No fueron los jueces, sino los políticos, los que decidieron que el que un partido cobre comisiones por adjudicar contratos públicos es un delito.

No fueren los jueces, sino los políticos, los que introdujeron en la ley procesal la figura de la imputación: en origen, una garantía para que alguien llamado a declarar pueda hacerlo acompañado de su abogado por si en la evolución posterior del proceso pudiera recaer alguna acusación sobre él. Y han sido esos mismos políticos los que después han transformado esa protección procesal en una condena política anticipada.

Si el mero hecho de ser llamado a declarar en esas condiciones conlleva automáticamente la exigencia de dimisión de un cargo público, se producen dos efectos perversos: primero, cargarse la presunción de inocencia. Segundo, poner la suerte de los gobiernos en manos de cualquier juez de instrucción que, con buena o mala intención, tome esa decisión como parte de su trabajo.

Los políticos catalanes ahora no sólo quieren abolir el Estatut por la vía de hecho, sino que lapidan en la vía pública a los jueces que pretenden que se cumpla

 Así que cuando un juez llame a declarar a un político como imputado, no insulten al juez; más bien pidan cuentas a los políticos que primero introdujeron esa figura en la ley y después la desvirtuaron para convertirla en un arma de destrucción del adversario.

No fueron los jueces quienes escribieron en el preámbulo del Estatut de Catalunya que “el autogobierno de Catalunya se fundamenta en la Constitución”. Tampoco ellos establecieron que “Catalunya, como nacionalidad, ejerce su autogobierno de acuerdo con la Constitución y con el presente Estatuto”. Eso lo hicieron los políticos catalanes que ahora no sólo quieren abolir ese Estatut por la vía de hecho, sino que lapidan en la vía pública a los jueces que pretenden que se cumpla.

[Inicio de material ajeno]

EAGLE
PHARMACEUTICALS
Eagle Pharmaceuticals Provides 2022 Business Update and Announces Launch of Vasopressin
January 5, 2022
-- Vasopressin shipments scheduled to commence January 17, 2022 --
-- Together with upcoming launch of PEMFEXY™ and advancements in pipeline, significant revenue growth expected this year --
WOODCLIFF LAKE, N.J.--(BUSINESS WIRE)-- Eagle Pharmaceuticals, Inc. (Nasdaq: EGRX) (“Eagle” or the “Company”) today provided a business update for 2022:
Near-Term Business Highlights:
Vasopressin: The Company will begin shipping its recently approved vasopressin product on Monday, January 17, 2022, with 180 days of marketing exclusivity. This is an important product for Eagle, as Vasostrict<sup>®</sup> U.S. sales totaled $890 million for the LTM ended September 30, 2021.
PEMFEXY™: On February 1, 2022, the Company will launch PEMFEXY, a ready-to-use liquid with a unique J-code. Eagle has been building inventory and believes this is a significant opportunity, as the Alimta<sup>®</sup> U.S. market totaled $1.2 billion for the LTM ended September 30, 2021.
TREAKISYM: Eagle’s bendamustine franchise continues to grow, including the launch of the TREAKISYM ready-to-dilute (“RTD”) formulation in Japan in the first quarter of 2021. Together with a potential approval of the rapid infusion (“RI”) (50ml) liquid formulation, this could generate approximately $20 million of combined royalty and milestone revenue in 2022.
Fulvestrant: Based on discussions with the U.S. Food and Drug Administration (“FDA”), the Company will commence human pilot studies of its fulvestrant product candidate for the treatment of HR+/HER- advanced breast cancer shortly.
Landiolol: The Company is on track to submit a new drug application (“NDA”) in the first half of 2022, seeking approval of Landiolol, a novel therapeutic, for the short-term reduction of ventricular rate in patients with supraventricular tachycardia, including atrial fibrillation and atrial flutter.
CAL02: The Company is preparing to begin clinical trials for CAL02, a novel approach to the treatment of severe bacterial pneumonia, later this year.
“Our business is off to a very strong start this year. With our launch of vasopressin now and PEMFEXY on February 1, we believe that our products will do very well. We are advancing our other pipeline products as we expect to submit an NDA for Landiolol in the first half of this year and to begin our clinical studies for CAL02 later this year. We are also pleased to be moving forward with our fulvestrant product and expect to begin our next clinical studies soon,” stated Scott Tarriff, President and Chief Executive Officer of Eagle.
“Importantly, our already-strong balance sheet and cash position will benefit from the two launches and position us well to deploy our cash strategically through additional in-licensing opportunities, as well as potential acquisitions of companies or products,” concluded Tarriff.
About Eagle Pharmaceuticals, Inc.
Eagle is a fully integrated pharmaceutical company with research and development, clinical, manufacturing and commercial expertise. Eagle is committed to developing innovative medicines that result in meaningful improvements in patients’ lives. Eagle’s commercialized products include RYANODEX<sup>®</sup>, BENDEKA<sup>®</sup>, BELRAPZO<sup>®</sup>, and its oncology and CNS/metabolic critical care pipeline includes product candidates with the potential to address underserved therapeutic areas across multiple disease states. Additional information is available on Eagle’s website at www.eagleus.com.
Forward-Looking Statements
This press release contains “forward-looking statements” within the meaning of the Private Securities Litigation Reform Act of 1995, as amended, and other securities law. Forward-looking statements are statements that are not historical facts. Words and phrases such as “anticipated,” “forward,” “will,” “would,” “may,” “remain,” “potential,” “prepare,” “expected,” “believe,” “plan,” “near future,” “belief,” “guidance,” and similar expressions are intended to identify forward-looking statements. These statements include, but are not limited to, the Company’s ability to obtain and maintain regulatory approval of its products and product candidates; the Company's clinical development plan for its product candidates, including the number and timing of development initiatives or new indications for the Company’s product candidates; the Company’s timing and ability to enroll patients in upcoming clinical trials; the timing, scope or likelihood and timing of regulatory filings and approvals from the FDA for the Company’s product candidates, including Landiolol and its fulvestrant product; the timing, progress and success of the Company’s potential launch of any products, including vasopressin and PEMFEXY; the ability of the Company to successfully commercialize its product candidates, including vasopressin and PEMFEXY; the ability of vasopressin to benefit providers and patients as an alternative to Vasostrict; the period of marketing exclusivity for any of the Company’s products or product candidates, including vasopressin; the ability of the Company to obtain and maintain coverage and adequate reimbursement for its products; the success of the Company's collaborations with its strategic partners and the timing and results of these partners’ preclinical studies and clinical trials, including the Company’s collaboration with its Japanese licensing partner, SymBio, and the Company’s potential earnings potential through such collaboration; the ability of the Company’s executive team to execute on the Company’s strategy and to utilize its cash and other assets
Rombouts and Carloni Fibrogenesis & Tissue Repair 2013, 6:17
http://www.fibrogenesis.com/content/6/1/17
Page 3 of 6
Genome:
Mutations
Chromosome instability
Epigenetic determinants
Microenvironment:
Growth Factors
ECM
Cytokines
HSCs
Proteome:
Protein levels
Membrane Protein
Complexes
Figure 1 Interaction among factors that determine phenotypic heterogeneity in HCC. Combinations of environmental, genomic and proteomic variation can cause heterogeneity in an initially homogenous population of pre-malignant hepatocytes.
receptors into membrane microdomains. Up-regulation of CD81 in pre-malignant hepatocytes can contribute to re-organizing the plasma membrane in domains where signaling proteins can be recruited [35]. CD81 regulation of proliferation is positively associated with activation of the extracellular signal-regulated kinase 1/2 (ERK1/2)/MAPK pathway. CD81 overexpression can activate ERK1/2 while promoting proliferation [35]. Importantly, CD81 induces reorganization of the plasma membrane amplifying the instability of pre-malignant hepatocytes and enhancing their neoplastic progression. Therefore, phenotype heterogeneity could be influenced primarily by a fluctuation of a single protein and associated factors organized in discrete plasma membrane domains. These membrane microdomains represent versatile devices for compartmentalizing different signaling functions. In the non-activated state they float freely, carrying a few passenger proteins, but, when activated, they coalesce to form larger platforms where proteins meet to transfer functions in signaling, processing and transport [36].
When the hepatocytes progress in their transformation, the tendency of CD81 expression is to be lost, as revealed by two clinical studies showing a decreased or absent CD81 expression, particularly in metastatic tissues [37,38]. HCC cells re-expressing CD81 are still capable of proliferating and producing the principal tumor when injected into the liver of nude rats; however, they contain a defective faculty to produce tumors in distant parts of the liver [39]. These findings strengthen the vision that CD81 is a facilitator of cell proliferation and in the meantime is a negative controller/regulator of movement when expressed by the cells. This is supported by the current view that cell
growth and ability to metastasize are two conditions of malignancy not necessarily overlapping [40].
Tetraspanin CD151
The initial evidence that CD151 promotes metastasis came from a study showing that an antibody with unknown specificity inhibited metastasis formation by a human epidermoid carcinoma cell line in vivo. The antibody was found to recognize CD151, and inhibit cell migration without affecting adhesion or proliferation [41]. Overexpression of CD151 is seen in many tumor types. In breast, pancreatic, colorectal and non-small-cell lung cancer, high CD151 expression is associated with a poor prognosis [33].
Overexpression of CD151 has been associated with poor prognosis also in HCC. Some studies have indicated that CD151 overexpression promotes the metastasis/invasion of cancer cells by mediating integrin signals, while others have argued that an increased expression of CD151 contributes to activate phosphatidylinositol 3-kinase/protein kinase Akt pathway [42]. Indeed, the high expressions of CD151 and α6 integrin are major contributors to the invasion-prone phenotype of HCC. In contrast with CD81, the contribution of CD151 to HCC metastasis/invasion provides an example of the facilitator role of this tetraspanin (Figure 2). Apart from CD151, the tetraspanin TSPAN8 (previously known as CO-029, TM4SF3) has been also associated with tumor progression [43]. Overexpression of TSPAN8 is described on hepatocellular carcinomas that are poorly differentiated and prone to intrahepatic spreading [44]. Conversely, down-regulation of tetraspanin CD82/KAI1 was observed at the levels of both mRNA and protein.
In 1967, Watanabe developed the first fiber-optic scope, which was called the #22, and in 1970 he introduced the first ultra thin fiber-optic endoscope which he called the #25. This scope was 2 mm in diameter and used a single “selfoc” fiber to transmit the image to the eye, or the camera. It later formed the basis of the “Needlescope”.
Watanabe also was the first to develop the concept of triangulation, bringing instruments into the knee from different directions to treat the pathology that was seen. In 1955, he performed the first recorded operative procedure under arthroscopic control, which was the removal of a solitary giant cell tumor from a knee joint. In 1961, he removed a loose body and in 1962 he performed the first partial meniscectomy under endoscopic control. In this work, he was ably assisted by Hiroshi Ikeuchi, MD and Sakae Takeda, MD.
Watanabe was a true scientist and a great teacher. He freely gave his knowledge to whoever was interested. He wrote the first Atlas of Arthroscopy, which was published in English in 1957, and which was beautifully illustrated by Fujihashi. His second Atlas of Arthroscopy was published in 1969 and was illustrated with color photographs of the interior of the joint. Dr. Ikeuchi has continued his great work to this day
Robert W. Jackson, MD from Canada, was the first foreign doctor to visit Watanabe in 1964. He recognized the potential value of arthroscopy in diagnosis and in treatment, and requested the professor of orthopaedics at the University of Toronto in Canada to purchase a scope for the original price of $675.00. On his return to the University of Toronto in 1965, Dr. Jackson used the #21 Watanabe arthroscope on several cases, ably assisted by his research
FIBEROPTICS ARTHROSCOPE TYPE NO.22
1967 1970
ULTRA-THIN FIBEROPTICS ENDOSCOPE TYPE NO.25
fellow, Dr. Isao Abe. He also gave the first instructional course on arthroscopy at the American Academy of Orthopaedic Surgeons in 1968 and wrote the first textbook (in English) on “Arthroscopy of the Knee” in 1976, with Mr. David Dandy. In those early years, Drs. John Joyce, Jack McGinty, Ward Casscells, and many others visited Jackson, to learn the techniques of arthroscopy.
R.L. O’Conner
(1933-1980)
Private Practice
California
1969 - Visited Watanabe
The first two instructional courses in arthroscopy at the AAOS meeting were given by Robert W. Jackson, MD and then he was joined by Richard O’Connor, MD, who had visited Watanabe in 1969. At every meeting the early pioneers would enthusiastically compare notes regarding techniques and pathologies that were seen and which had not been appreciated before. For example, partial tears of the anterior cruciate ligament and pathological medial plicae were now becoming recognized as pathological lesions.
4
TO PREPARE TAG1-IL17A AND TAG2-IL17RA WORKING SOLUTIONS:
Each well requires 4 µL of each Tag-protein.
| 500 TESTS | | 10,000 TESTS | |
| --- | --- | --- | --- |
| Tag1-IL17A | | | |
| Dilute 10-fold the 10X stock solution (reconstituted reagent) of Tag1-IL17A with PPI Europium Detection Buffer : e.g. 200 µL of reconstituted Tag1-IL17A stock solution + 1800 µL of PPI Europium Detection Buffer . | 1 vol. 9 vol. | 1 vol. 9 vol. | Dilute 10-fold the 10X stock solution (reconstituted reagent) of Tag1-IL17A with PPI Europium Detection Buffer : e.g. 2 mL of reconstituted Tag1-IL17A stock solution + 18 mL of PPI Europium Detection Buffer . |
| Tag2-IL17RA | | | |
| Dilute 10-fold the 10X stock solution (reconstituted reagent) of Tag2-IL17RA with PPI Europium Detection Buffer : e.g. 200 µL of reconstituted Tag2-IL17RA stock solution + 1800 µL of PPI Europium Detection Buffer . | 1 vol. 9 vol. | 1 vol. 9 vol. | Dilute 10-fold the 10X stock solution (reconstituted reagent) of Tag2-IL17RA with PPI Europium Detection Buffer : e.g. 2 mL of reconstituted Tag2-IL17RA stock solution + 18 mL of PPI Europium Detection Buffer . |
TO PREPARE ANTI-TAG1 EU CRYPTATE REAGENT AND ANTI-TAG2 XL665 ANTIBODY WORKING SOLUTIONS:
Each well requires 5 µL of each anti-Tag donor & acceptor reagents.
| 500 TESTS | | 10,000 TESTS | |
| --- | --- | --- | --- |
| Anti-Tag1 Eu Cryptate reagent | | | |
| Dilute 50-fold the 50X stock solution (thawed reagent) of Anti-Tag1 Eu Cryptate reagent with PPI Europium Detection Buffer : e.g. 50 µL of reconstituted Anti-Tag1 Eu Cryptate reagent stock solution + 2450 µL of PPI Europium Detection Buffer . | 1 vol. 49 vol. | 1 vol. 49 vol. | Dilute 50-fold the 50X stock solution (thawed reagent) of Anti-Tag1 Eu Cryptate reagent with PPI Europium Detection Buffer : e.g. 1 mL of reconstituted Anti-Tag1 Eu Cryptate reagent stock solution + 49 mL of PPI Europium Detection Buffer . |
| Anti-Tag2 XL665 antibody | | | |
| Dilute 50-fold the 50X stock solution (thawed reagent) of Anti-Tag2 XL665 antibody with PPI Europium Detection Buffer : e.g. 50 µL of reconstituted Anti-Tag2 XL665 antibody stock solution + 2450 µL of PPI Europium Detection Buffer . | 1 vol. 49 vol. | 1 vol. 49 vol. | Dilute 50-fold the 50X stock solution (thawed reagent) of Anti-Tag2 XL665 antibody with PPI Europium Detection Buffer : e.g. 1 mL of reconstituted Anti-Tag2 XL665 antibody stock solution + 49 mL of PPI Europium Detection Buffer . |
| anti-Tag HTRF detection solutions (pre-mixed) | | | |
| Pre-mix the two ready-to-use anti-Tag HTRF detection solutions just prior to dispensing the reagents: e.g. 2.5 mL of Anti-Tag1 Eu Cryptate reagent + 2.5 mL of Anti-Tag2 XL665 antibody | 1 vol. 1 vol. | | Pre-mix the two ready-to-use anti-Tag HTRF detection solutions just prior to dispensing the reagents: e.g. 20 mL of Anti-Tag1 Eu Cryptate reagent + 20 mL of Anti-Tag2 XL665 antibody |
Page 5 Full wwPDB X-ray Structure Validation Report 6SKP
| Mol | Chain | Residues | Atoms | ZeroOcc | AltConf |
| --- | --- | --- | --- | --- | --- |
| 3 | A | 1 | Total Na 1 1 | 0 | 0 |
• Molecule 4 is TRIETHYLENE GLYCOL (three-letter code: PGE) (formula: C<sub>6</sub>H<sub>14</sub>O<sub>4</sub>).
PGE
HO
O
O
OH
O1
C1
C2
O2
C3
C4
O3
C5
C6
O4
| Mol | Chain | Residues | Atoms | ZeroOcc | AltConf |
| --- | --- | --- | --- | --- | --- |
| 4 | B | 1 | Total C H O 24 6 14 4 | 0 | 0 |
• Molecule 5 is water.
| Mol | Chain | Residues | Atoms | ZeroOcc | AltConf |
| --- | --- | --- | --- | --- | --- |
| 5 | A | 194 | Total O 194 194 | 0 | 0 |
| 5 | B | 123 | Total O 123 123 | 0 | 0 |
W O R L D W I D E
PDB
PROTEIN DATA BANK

Los jueces no se inventaron la afirmación de que “Catalunya tiene en el Estado español y en la Unión Europea su espacio político y geográfico de referencia e incorpora los valores, los principios y las obligaciones que derivan del hecho de formar parte de los mismos”. O la de que “las relaciones de la Generalitat con el Estado se fundamentan en el principio de la lealtad institucional mutua y se rigen por el principio general según el cual la Generalitat es Estado” (artículo 3 del Estatut).

Ellos mismos establecieron que las eventuales consultas populares en Cataluña deben celebrarse “en la forma y en las condiciones que las leyes establezcan”. Y se se autolimitaron admitiendo que los derechos estatutarios “no supondrán una alteración del régimen de distribución de competencias, ni la creación de títulos competenciales nuevos o la modificación de los ya existentes”. Por si no quedaba claro, añadieron:  “Ninguna de las disposiciones de este Título puede ser desarrollada, aplicada o interpretada de forma que reduzca o limite los derechos fundamentales reconocidos por la Constitución y por los tratados y convenios internacionales ratificados por España”.

¿Qué debería hacer la Justicia en Catalunya cuando esos políticos violentan abiertamente la ley que ellos mismos redactaron y aprobaron? Si actúa para restablecer la legalidad, está contra el procés y prevarica. Si se queda quieta y consiente la ilegalidad, prevarica también e incumple su obligación.

Señores políticos: cuando ustedes escriban una ley y la aprueben en el Parlamento, deben ser conscientes de que, a continuación, vendrá algún juez cuyo trabajo consiste en hacerla cumplir, les venga bien a ustedes o no. Y cuando la política se revuelve contra la Justicia en nombre de una supuesta voluntad popular –que es lo que está pasando todos los días, en Catalunya y en España-, no estamos ante ninguna causa justa, sino ante la pura y simple demolición del Estado de derecho.